Task details
Reproduce every line of the listing below word for word, keeping the original line breaks.

━━━ Data supplied

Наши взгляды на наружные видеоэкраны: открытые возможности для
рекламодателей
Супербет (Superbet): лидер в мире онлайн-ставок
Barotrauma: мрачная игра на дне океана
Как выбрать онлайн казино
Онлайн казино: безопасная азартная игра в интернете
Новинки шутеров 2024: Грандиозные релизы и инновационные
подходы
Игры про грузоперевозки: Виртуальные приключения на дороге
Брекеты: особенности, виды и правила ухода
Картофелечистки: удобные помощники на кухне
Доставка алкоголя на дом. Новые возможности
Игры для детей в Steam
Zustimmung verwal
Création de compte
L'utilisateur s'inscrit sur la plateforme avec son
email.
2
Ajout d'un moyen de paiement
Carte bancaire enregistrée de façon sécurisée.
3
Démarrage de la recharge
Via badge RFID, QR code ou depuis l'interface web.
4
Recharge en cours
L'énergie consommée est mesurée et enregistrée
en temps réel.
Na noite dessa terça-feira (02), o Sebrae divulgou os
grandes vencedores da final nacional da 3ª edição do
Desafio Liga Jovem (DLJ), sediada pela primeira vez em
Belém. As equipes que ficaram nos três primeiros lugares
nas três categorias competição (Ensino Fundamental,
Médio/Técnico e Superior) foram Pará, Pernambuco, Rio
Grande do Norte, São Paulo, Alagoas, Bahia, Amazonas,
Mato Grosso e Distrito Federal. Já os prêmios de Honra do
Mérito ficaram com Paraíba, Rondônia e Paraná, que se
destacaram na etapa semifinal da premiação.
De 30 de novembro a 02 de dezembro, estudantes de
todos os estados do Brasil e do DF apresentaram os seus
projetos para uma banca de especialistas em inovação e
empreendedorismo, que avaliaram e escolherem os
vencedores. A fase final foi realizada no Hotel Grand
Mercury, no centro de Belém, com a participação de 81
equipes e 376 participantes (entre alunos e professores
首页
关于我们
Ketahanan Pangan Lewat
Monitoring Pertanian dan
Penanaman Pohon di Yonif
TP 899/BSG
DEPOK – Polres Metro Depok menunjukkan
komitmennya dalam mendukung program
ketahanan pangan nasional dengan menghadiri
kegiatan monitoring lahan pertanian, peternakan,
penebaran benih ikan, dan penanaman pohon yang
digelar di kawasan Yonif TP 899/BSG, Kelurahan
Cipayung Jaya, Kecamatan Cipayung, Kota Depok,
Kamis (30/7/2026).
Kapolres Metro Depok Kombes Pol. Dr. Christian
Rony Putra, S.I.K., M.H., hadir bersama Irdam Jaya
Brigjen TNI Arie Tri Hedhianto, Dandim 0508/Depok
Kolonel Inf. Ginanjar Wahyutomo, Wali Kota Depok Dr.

━━━━━━

Task answer
Наши взгляды на наружные видеоэкраны: открытые возможности для
рекламодателей
Супербет (Superbet): лидер в мире онлайн-ставок
Barotrauma: мрачная игра на дне океана
Как выбрать онлайн казино
Онлайн казино: безопасная азартная игра в интернете
Новинки шутеров 2024: Грандиозные релизы и инновационные
подходы
Игры про грузоперевозки: Виртуальные приключения на дороге
Брекеты: особенности, виды и правила ухода
Картофелечистки: удобные помощники на кухне
Доставка алкоголя на дом. Новые возможности
Игры для детей в Steam
Zustimmung verwal
Création de compte
L'utilisateur s'inscrit sur la plateforme avec son
email.
2
Ajout d'un moyen de paiement
Carte bancaire enregistrée de façon sécurisée.
3
Démarrage de la recharge
Via badge RFID, QR code ou depuis l'interface web.
4
Recharge en cours
L'énergie consommée est mesurée et enregistrée
en temps réel.
Na noite dessa terça-feira (02), o Sebrae divulgou os
grandes vencedores da final nacional da 3ª edição do
Desafio Liga Jovem (DLJ), sediada pela primeira vez em
Belém. As equipes que ficaram nos três primeiros lugares
nas três categorias competição (Ensino Fundamental,
Médio/Técnico e Superior) foram Pará, Pernambuco, Rio
Grande do Norte, São Paulo, Alagoas, Bahia, Amazonas,
Mato Grosso e Distrito Federal. Já os prêmios de Honra do
Mérito ficaram com Paraíba, Rondônia e Paraná, que se
destacaram na etapa semifinal da premiação.
De 30 de novembro a 02 de dezembro, estudantes de
todos os estados do Brasil e do DF apresentaram os seus
projetos para uma banca de especialistas em inovação e
empreendedorismo, que avaliaram e escolherem os
vencedores. A fase final foi realizada no Hotel Grand
Mercury, no centro de Belém, com a participação de 81
equipes e 376 participantes (entre alunos e professores
首页
关于我们
Ketahanan Pangan Lewat
Monitoring Pertanian dan
Penanaman Pohon di Yonif
TP 899/BSG
DEPOK – Polres Metro Depok menunjukkan
komitmennya dalam mendukung program
ketahanan pangan nasional dengan menghadiri
kegiatan monitoring lahan pertanian, peternakan,
penebaran benih ikan, dan penanaman pohon yang
digelar di kawasan Yonif TP 899/BSG, Kelurahan
Cipayung Jaya, Kecamatan Cipayung, Kota Depok,
Kamis (30/7/2026).
Kapolres Metro Depok Kombes Pol. Dr. Christian
Rony Putra, S.I.K., M.H., hadir bersama Irdam Jaya
Brigjen TNI Arie Tri Hedhianto, Dandim 0508/Depok
Kolonel Inf. Ginanjar Wahyutomo, Wali Kota Depok Dr.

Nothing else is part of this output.